DATA TO USE below:

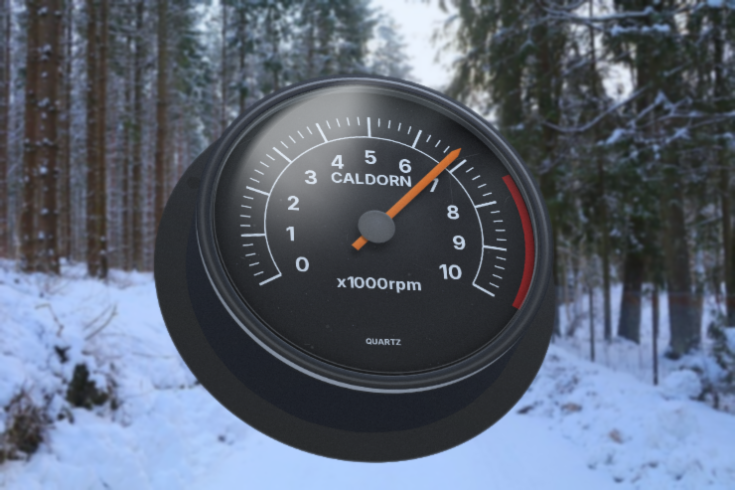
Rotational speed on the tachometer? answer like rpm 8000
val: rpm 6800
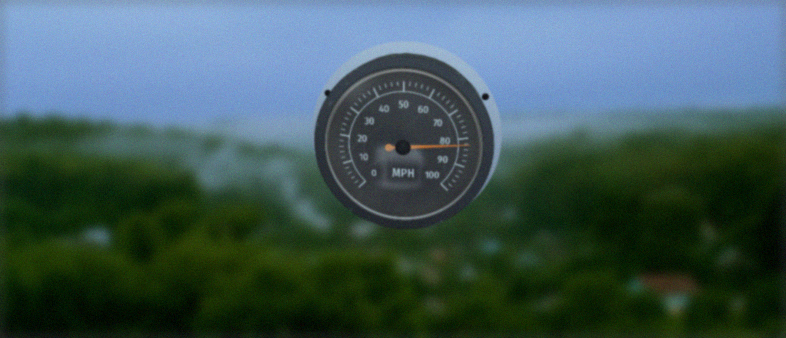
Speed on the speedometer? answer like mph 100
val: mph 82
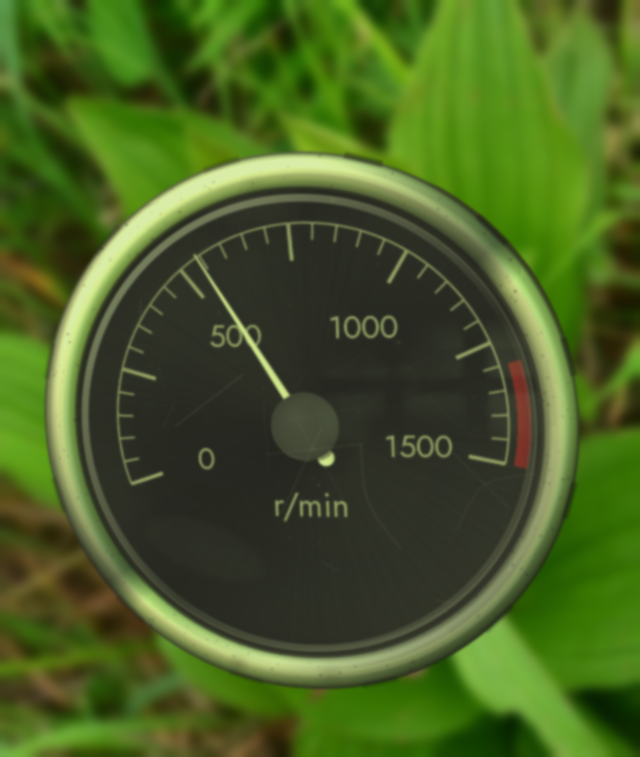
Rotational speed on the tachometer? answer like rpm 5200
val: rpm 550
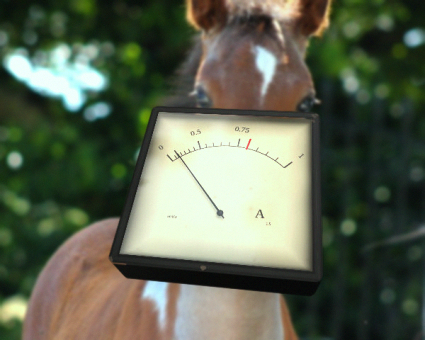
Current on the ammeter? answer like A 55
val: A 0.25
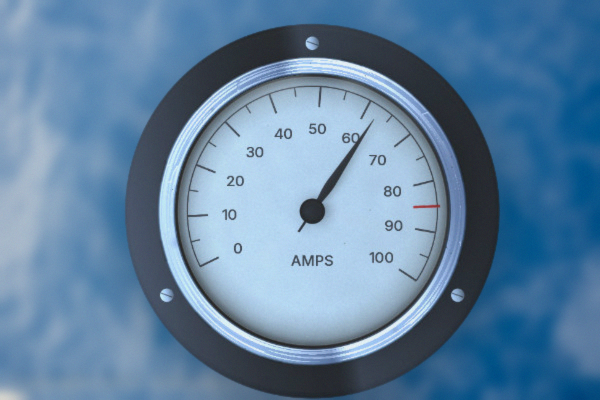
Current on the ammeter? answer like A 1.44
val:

End of DATA TO USE.

PROBLEM DETAILS
Write out the lines above word for word, from the line containing "Speed on the speedometer? answer like mph 100" through the last line, with both ends included. Leave the pictures out.

REPLY TO THE TASK
Speed on the speedometer? answer like mph 100
val: mph 82
Rotational speed on the tachometer? answer like rpm 5200
val: rpm 550
Current on the ammeter? answer like A 55
val: A 0.25
Current on the ammeter? answer like A 1.44
val:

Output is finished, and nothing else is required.